It isn’t like I needed carrots. I grew and stored plenty in my garden, including Purple Dragon, which has a hint of juniper and rosemary flavor besides its beautiful purple flesh with an orange core.

I bought those additional carrots, along with winter squash, because I have places in which to store vegetables and fruit for months. And, I built a quick root cellar next to my garage.

Old-fashioned root cellars where gardeners stored vegetables over the winter 75 years ago have disappeared from modern homes. Instead of dirt-floor cellars, basements today have concrete floors and are partially heated by furnaces operating there.

The cellar I made was simple. Husband and I created it in less than 30 minutes, not counting the time to buy a new plastic trash can at the local big-box store.

How to build the root cellar

Before the ground freezes, dig a large, deep hole in a sheltered spot, preferably close to the house. We put ours just outside the back door to the garage.

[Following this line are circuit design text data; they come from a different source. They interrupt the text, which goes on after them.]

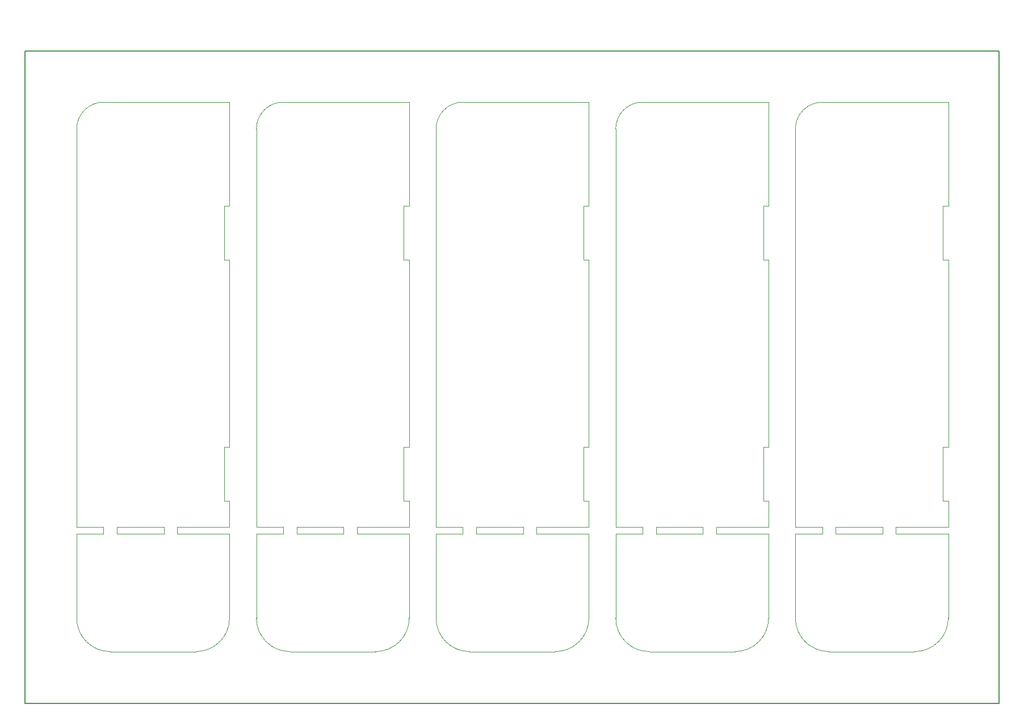
<source format=gko>
G04*
G04 #@! TF.GenerationSoftware,Altium Limited,Altium Designer,20.1.7 (139)*
G04*
G04 Layer_Color=16711935*
%FSAX25Y25*%
%MOIN*%
G70*
G04*
G04 #@! TF.SameCoordinates,F8038B2A-A6B4-4402-B74A-6C3D08F87057*
G04*
G04*
G04 #@! TF.FilePolarity,Positive*
G04*
G01*
G75*
%ADD18C,0.00787*%
%ADD162C,0.00394*%
G36*
X0000787Y0402756D02*
D01*
D02*
G37*
D18*
X0024331Y0382677D02*
X0571654D01*
X0571654Y-0000394D01*
X-0000394D02*
X0571654D01*
X-0000394D02*
Y0382677D01*
X0020866D01*
X0024331D01*
D162*
X0029921Y0049604D02*
G03*
X0049607Y0029921I0019683J-0000000D01*
G01*
X0100001Y0029921D02*
G03*
X0119686Y0049606I0000002J0019683D01*
G01*
X0045671Y0352755D02*
G03*
X0029921Y0337006I-0000000J-0015749D01*
G01*
X0053544Y0099212D02*
Y0103149D01*
Y0099212D02*
X0081103D01*
Y0103149D01*
X0053544D02*
X0081103D01*
X0049607Y0029921D02*
X0100001Y0029921D01*
X0119686Y0049606D02*
X0119686Y0099212D01*
X0088977Y0099212D02*
X0119686Y0099212D01*
X0088977Y0103149D02*
X0088977Y0099212D01*
X0088977Y0103149D02*
X0119686D01*
X0119687Y0118503D01*
X0116536Y0118503D02*
X0119687Y0118503D01*
X0116536Y0118503D02*
X0116536Y0149999D01*
X0119686Y0149999D01*
X0119683Y0260235D02*
X0119686Y0149999D01*
X0116536Y0260235D02*
X0119683Y0260235D01*
X0116536Y0260235D02*
X0116536Y0291731D01*
X0119685Y0291731D01*
X0119686Y0305826D01*
X0119686Y0352756D02*
X0119686Y0305826D01*
X0045671Y0352756D02*
X0119686Y0352756D01*
X0029921Y0337006D02*
X0029921Y0103149D01*
X0045671Y0103149D01*
Y0099212D02*
Y0103149D01*
X0029921Y0099212D02*
X0045671D01*
X0029921D02*
X0029921Y0049604D01*
X0135434Y0049604D02*
G03*
X0155120Y0029921I0019683J-0000000D01*
G01*
X0205514Y0029921D02*
G03*
X0225199Y0049606I0000002J0019683D01*
G01*
X0151184Y0352755D02*
G03*
X0135434Y0337006I-0000000J-0015749D01*
G01*
X0159057Y0099212D02*
Y0103149D01*
Y0099212D02*
X0186617D01*
Y0103149D01*
X0159057D02*
X0186617D01*
X0155120Y0029921D02*
X0205514Y0029921D01*
X0225199Y0049606D02*
X0225199Y0099212D01*
X0194491Y0099212D02*
X0225199Y0099212D01*
X0194491Y0103149D02*
X0194491Y0099212D01*
X0194491Y0103149D02*
X0225200D01*
X0225201Y0118503D01*
X0222049Y0118503D02*
X0225201Y0118503D01*
X0222049Y0118503D02*
X0222050Y0149999D01*
X0225200Y0149999D01*
X0225196Y0260235D02*
X0225200Y0149999D01*
X0222049Y0260235D02*
X0225196Y0260235D01*
X0222049Y0260235D02*
X0222050Y0291731D01*
X0225199Y0291731D01*
X0225199Y0305826D01*
X0225199Y0352756D02*
X0225199Y0305826D01*
X0151184Y0352756D02*
X0225199Y0352756D01*
X0135434Y0337006D02*
X0135434Y0103149D01*
X0151184Y0103149D01*
Y0099212D02*
Y0103149D01*
X0135434Y0099212D02*
X0151184D01*
X0135434D02*
X0135434Y0049604D01*
X0240948Y0049604D02*
G03*
X0260633Y0029921I0019683J-0000000D01*
G01*
X0311028Y0029921D02*
G03*
X0330712Y0049606I0000002J0019683D01*
G01*
X0256697Y0352755D02*
G03*
X0240948Y0337006I-0000000J-0015749D01*
G01*
X0264571Y0099212D02*
Y0103149D01*
Y0099212D02*
X0292130D01*
Y0103149D01*
X0264571D02*
X0292130D01*
X0260633Y0029921D02*
X0311028Y0029921D01*
X0330712Y0049606D02*
X0330712Y0099212D01*
X0300004Y0099212D02*
X0330712Y0099212D01*
X0300004Y0103149D02*
X0300004Y0099212D01*
X0300004Y0103149D02*
X0330713D01*
X0330714Y0118503D01*
X0327562Y0118503D02*
X0330714Y0118503D01*
X0327562Y0118503D02*
X0327563Y0149999D01*
X0330713Y0149999D01*
X0330710Y0260235D02*
X0330713Y0149999D01*
X0327563Y0260235D02*
X0330710Y0260235D01*
X0327563Y0260235D02*
X0327563Y0291731D01*
X0330712Y0291731D01*
X0330713Y0305826D01*
X0330712Y0352756D02*
X0330713Y0305826D01*
X0256698Y0352756D02*
X0330712Y0352756D01*
X0240948Y0337006D02*
X0240948Y0103149D01*
X0256698Y0103149D01*
Y0099212D02*
Y0103149D01*
X0240948Y0099212D02*
X0256698D01*
X0240948D02*
X0240948Y0049604D01*
X0346461Y0049604D02*
G03*
X0366146Y0029921I0019683J-0000000D01*
G01*
X0416541Y0029921D02*
G03*
X0436226Y0049606I0000002J0019683D01*
G01*
X0362210Y0352755D02*
G03*
X0346461Y0337006I-0000000J-0015749D01*
G01*
X0370084Y0099212D02*
Y0103149D01*
Y0099212D02*
X0397643D01*
Y0103149D01*
X0370084D02*
X0397643D01*
X0366146Y0029921D02*
X0416541Y0029921D01*
X0436226Y0049606D02*
X0436226Y0099212D01*
X0405517Y0099212D02*
X0436226Y0099212D01*
X0405517Y0103149D02*
X0405517Y0099212D01*
X0405517Y0103149D02*
X0436226D01*
X0436227Y0118503D01*
X0433076Y0118503D02*
X0436227Y0118503D01*
X0433076Y0118503D02*
X0433076Y0149999D01*
X0436226Y0149999D01*
X0436223Y0260235D02*
X0436226Y0149999D01*
X0433076Y0260235D02*
X0436223Y0260235D01*
X0433076Y0260235D02*
X0433076Y0291731D01*
X0436225Y0291731D01*
X0436226Y0305826D01*
X0436226Y0352756D02*
X0436226Y0305826D01*
X0362211Y0352756D02*
X0436226Y0352756D01*
X0346461Y0337006D02*
X0346461Y0103149D01*
X0362211Y0103149D01*
Y0099212D02*
Y0103149D01*
X0346461Y0099212D02*
X0362211D01*
X0346461D02*
X0346461Y0049604D01*
X0451974Y0049604D02*
G03*
X0471660Y0029921I0019683J-0000000D01*
G01*
X0522054Y0029921D02*
G03*
X0541739Y0049606I0000002J0019683D01*
G01*
X0467723Y0352755D02*
G03*
X0451974Y0337006I-0000000J-0015749D01*
G01*
X0475597Y0099212D02*
Y0103149D01*
Y0099212D02*
X0503156D01*
Y0103149D01*
X0475597D02*
X0503156D01*
X0471660Y0029921D02*
X0522054Y0029921D01*
X0541739Y0049606D02*
X0541739Y0099212D01*
X0511030Y0099212D02*
X0541739Y0099212D01*
X0511030Y0103149D02*
X0511030Y0099212D01*
X0511030Y0103149D02*
X0541739D01*
X0541740Y0118503D01*
X0538589Y0118503D02*
X0541740Y0118503D01*
X0538589Y0118503D02*
X0538589Y0149999D01*
X0541739Y0149999D01*
X0541736Y0260235D02*
X0541739Y0149999D01*
X0538589Y0260235D02*
X0541736Y0260235D01*
X0538589Y0260235D02*
X0538589Y0291731D01*
X0541738Y0291731D01*
X0541739Y0305826D01*
X0541739Y0352756D02*
X0541739Y0305826D01*
X0467724Y0352756D02*
X0541739Y0352756D01*
X0451974Y0337006D02*
X0451974Y0103149D01*
X0467724Y0103149D01*
Y0099212D02*
Y0103149D01*
X0451974Y0099212D02*
X0467724D01*
X0451974D02*
X0451974Y0049604D01*
M02*

</source>
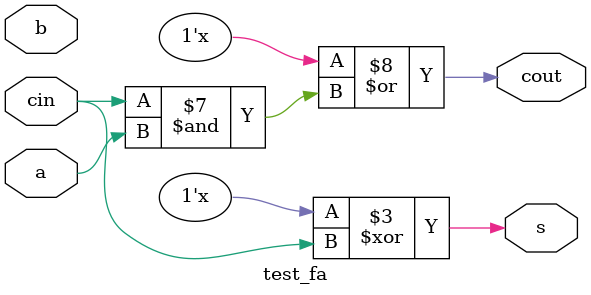
<source format=v>
module test_fa
(input a,b,cin,
output reg s,cout);

reg t1,t2;

always @(a,b,cin,t1,t2)
begin
	t1 <= a^b;
	s <= t1^cin;
	t2 <= (a&b)|(b&cin);
	cout <= t2|(cin&a);
end

endmodule

</source>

Sink a 32-gallon heavy-duty plastic trash can into the hole, positioning it so the rim is about three inches above the soil line. That way melting snow and rain will not leak inside.

Line the bottom of the can with a two-inch layer of damp sand, add a layer of vegetables, top with an inch of damp sand and another layer of carrots, potatoes or whatever you are storing. Repeat the layers, ending up with sand on top.

Place lid on the can and top with a two-foot-high mound of straw or shredded autumn leaves. A sheet of plastic film over the mound top will keep everything in place and dry. Anchor theplastic with rocks or bricks.